===== FRAGMENTO MOSTRADO

Muy significativa es la comparación del
motín de Esquilache como movimiento social (tanto en la Corte como en su
prolongación en las alteraciones en provincias que tuvieron lugar en los meses
siguientes), con la contemporánea gestación de la Revolución francesa de
1789. Las turbas populares que asaltaron el Palacio de Versalles y que trajeron
de vuelta a Paris a la familia real, rebautizados como el Panadero y
la Panadera, no eran muy distintos de las madrileñas de veintidós años antes,
pero la gestión política y social de los acontecimientos fue abismalmente
diferente. En Francia hubo un asalto al poder por parte de una nueva élite dirigente
con conciencia de clase: la burguesía definida como Tercer Estado por
Sieyes. En España no la había. No fue el motín de Esquilache una vacuna contra
la revolución, sino una muestra evidente del atraso relativo de España;
pero las élites ilustradas lo vieron precisamente así: el conde de
Floridablanca, ante las noticias que iban llegando de los desórdenes de 1789,
hizo un curioso análisis: que quizá servirían para restablecer el buen
orden y el crédito en Francia, como había ocurrido en España con el motín
contra Esquilache. Ciertamente, el aprovechamiento de los desórdenes
populares para incrementar el poder de la monarquía tenía precedentes, tanto en
la monarquía francesa (la Fronda) como en la española (Alteraciones de Aragón),
e incluso en el Gran Memorial del Conde Duque de Olivares a Felipe IV se
planteó ese recurso como uno de los que se debían considerar.
Buena muestra del concepto paternalista que
el desñpotismo ilustrado tenía de su relación con el pueblo es
la frase, atribuida al propio rey, y que glosa José María Pemán:
“El rey Carlos III se burlaba de buena fe de esta especie de resistencia
pasiva que advertía en el pueblo frente a sus mejoras, y solía decir que sus
súbditos españoles eran como los niños, "que lloran cuando se les lava y
se les peina…"
El motín.- Publicado el edicto, la
reacción popular fue sustituir los bandos por pasquines vejatorios
contra el italiano, cuya redacción culta no podía atribuirse al vulgo iletrado.
Esquilache, lejos de amedrentarse, ordenó a los soldados que ayudaran a las
autoridades municipales en el cumplimiento de la orden, y las multas comienzan
a producirse, con lo que el descontento crece, sucediéndose pequeños conatos
violentos. Los aguaciles acortaban en plena calle las capas de los
díscolos y a veces trataban de cobrar las multas en su propio beneficio.

==========

■ TAREA ASIGNADA 1: ¿Quién definió a la burguesía como Tercer Estado, según el fragmento sobre el motín de Esquilache?
■ TAREA ASIGNADA 2: ¿Qué personas aparecen mencionadas por su nombre o por su título nobiliario en el fragmento sobre el motín de Esquilache? Enumérelas todas.
Las líneas que siguen al fragmento son material independiente de él.

===== DATOS DE ORIGEN

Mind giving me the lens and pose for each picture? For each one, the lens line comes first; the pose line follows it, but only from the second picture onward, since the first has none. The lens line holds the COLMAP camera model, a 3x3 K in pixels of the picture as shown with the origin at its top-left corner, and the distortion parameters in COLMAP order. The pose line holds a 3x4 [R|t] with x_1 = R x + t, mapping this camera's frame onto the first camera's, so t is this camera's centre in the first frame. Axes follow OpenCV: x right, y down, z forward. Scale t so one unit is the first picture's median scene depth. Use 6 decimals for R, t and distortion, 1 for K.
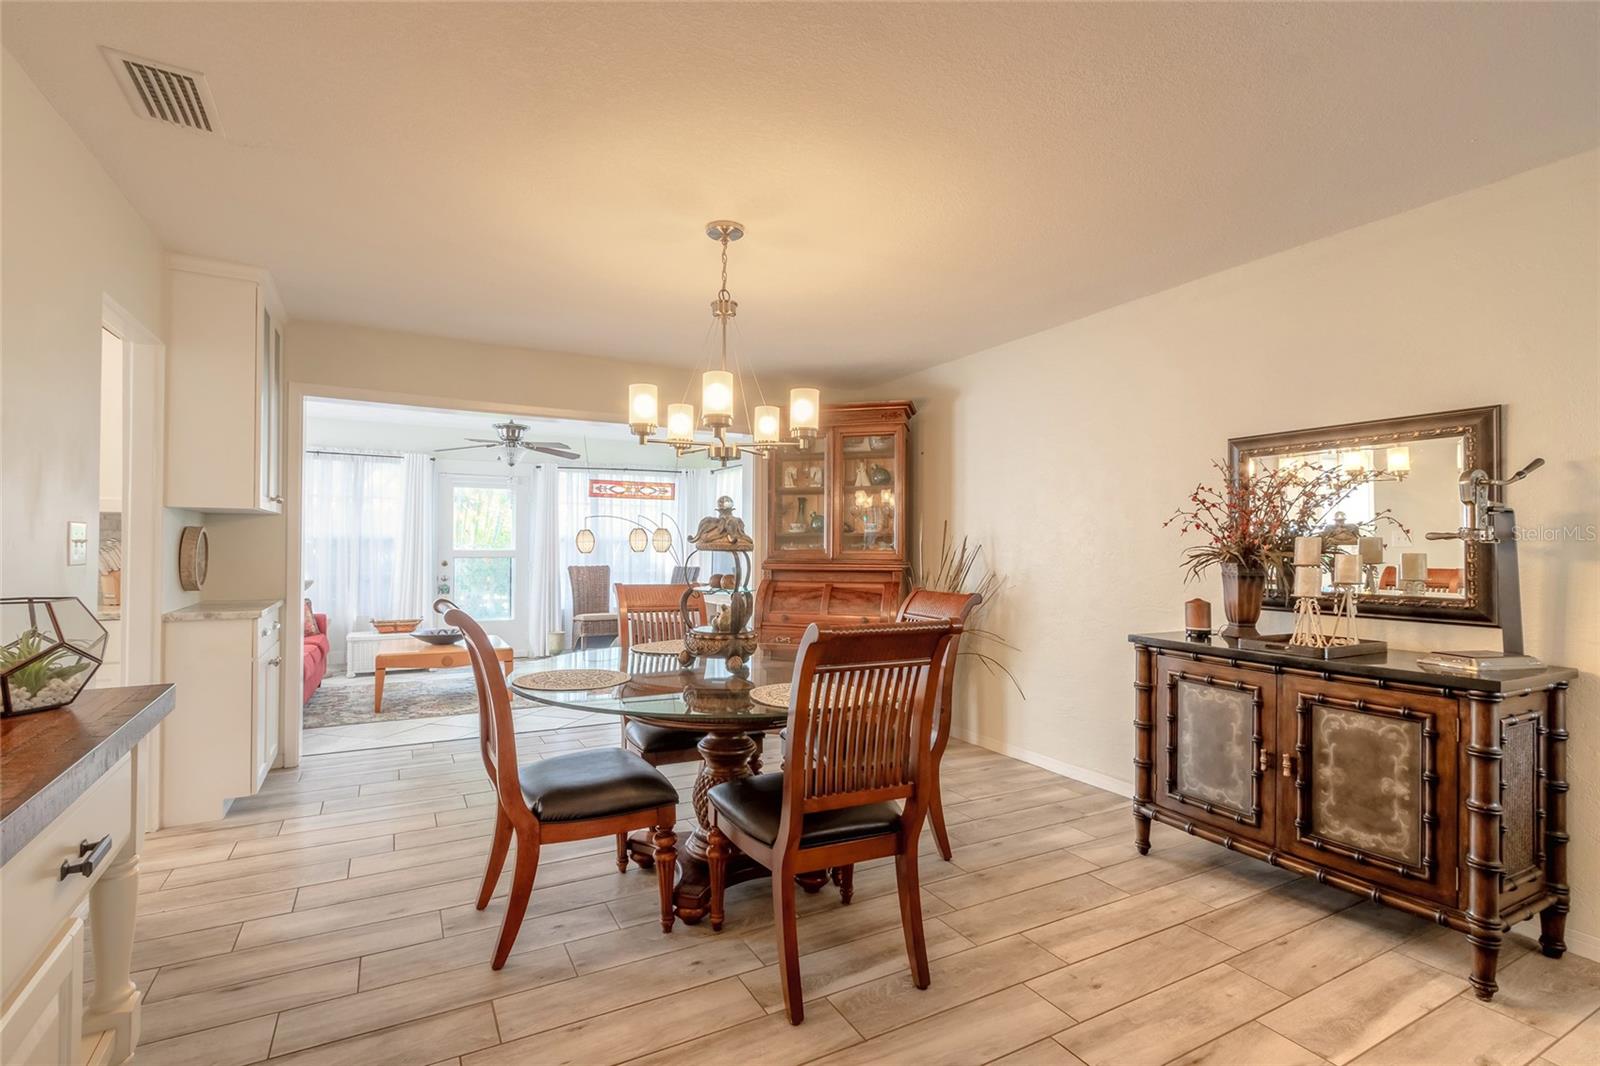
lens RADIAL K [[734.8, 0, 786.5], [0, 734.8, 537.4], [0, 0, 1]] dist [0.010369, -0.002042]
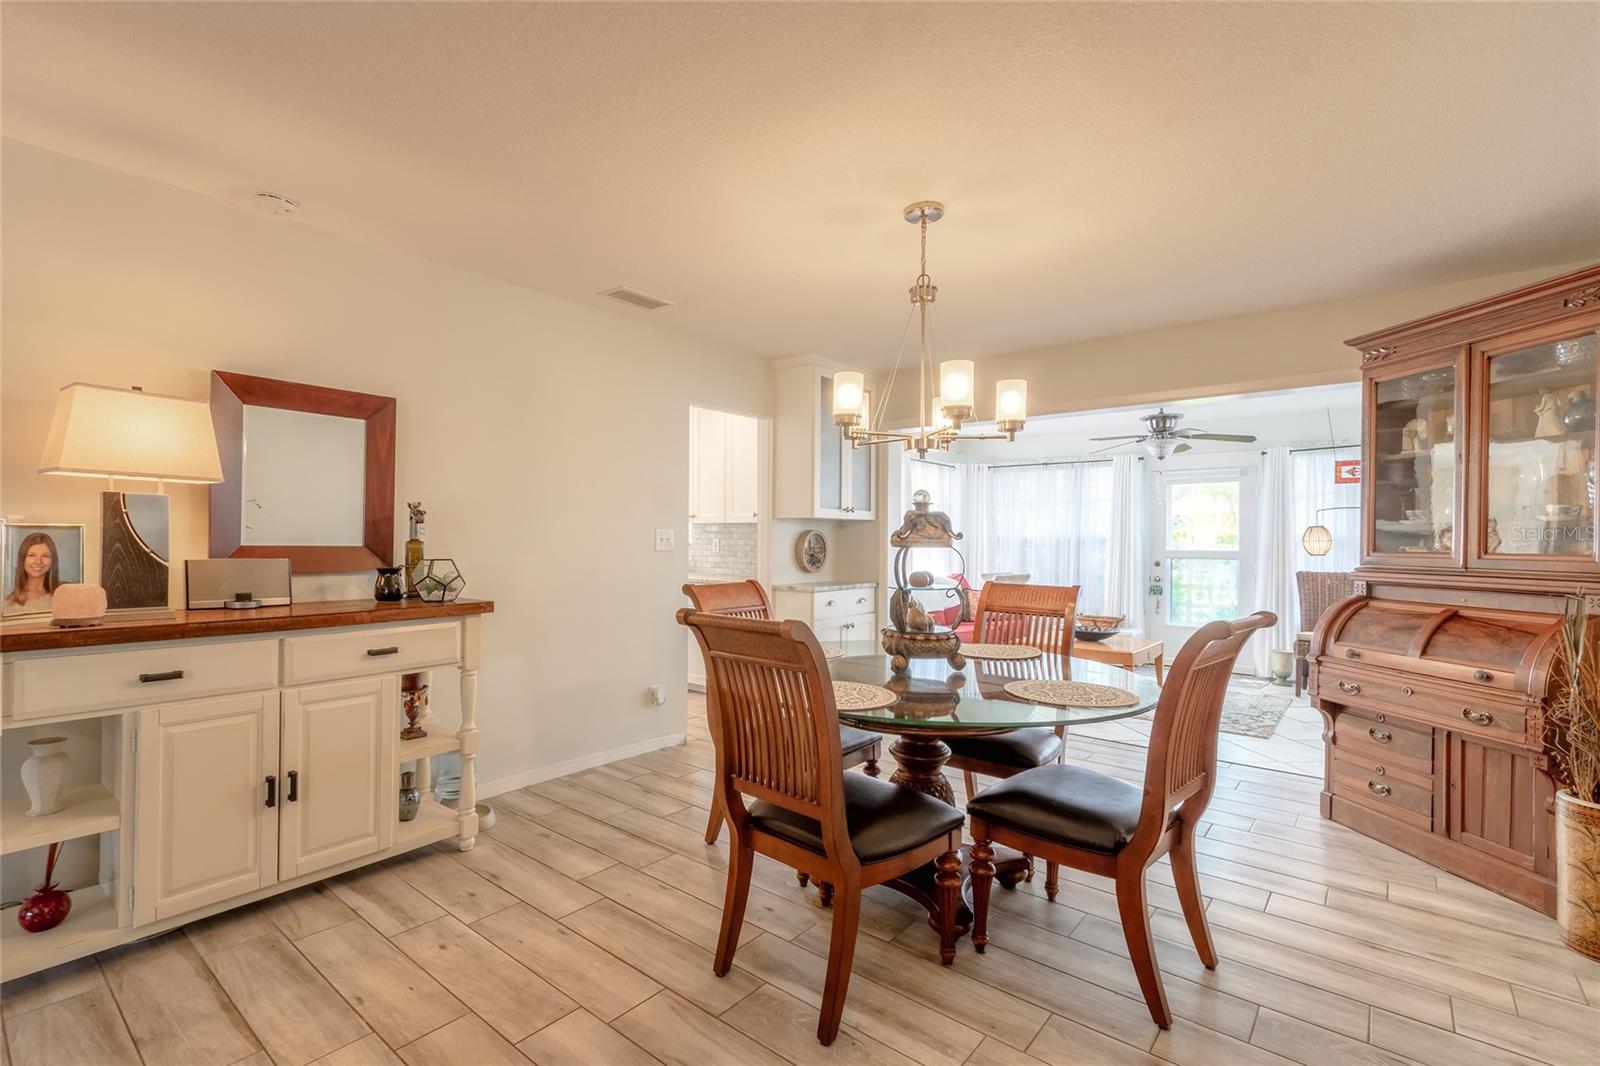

==========

■ SOLUCIÓN 1: Sieyes.

■ SOLUCIÓN 2:
- Esquilache
- Sieyes
- El conde de Floridablanca
- El Conde Duque de Olivares
- Felipe IV
- Carlos III
- José María Pemán